** Text segment follows **
The TL;DR above (and the original Brad note) said TerraPulse's live DB is on internal NVMe so "normal operation doesn't depend on /mnt/ursa." The DB half is true — but the claim is wrong: a large part of TerraPulse's data layer lives on /mnt/ursa via repo symlinks, discovered while scoping a WSPR paper flip:

  • data/event_storehouse/mnt/ursaevery Eventdex (eq, tor, cme, flare, wspr_event_window, gw, fema, ~40 kinds). The bulk of the dex platform.
  • Site render caches → /mnt/ursastats_cache.json, timeline.json/.parquet, geoindex.json/.parquet, graph_cache.json, sources_cache.json. Live pages read these.
  • data/duckdb (staging) and Postgres backups/mnt/ursa.
  • The 200 GB WSPR raw archive → /mnt/ursa.

Safe on internal NVMe: PG16, the web app, and the newer storehouse families — year / location / platform / celestial / directory / yearlocation (incl. the cosmic_ray_flux and aircraft dexes).

Real exposure: if /mnt/ursa drops like it did on May 30, TerraPulse loses the Eventdexes and the site's render caches — a live-site outage, not just "staging." This is understated in the TL;DR. Recommended infra fix (Brad's lane): move event_storehouse + the site caches off /mnt/ursa onto internal NVMe (the same migration PG16 got), and/or stabilize the drive. Reads from /mnt/ursa are already routine (every Eventdex query, every page load), so "don't write to it" stands but "don't read it" was never realistic — the platform depends on it.


What's healthy (measured)

  • TerraPulse API: terrapulse.service active, up 1d 19h.
  • TerraPulse DB: PG16 on /var/lib/pgdata (internal NVMe) — online, accepting connections, mount at 51 % / 215 GB free. Not on the flaky drive. (But note the DB is not the whole platform — see the correction below: much of TerraPulse's data layer IS on /mnt/ursa.)
** End of Text segment **
__Work to be completed__
In the TerraPulse status note, how much free space does the mount holding the PG16 database have?
** Record set follows **
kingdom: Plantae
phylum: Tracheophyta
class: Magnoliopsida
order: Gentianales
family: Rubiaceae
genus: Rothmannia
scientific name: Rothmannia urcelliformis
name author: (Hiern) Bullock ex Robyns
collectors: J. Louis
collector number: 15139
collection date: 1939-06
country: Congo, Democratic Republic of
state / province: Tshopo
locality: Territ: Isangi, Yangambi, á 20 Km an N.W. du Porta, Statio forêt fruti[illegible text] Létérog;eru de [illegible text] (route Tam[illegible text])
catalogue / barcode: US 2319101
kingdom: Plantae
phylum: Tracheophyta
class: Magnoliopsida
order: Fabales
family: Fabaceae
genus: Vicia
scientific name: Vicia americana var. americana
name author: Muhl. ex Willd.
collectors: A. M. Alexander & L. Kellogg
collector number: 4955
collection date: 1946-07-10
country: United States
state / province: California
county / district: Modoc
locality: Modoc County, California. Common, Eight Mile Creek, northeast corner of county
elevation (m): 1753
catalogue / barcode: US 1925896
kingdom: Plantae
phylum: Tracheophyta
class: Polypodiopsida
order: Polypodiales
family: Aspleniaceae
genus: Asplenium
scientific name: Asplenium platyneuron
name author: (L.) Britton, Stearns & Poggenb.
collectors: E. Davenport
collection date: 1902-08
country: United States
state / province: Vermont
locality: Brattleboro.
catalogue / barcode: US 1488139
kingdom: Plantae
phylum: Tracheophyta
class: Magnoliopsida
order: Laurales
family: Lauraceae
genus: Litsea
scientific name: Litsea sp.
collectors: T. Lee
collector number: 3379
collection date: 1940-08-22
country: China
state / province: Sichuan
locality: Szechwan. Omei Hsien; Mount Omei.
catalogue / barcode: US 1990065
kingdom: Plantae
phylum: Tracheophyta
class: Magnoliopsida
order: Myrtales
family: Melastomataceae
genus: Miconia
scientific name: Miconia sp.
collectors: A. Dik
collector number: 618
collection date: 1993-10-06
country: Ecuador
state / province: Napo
** End of Record set **
__Output of the task__
215 GB free, with the mount at 51 %.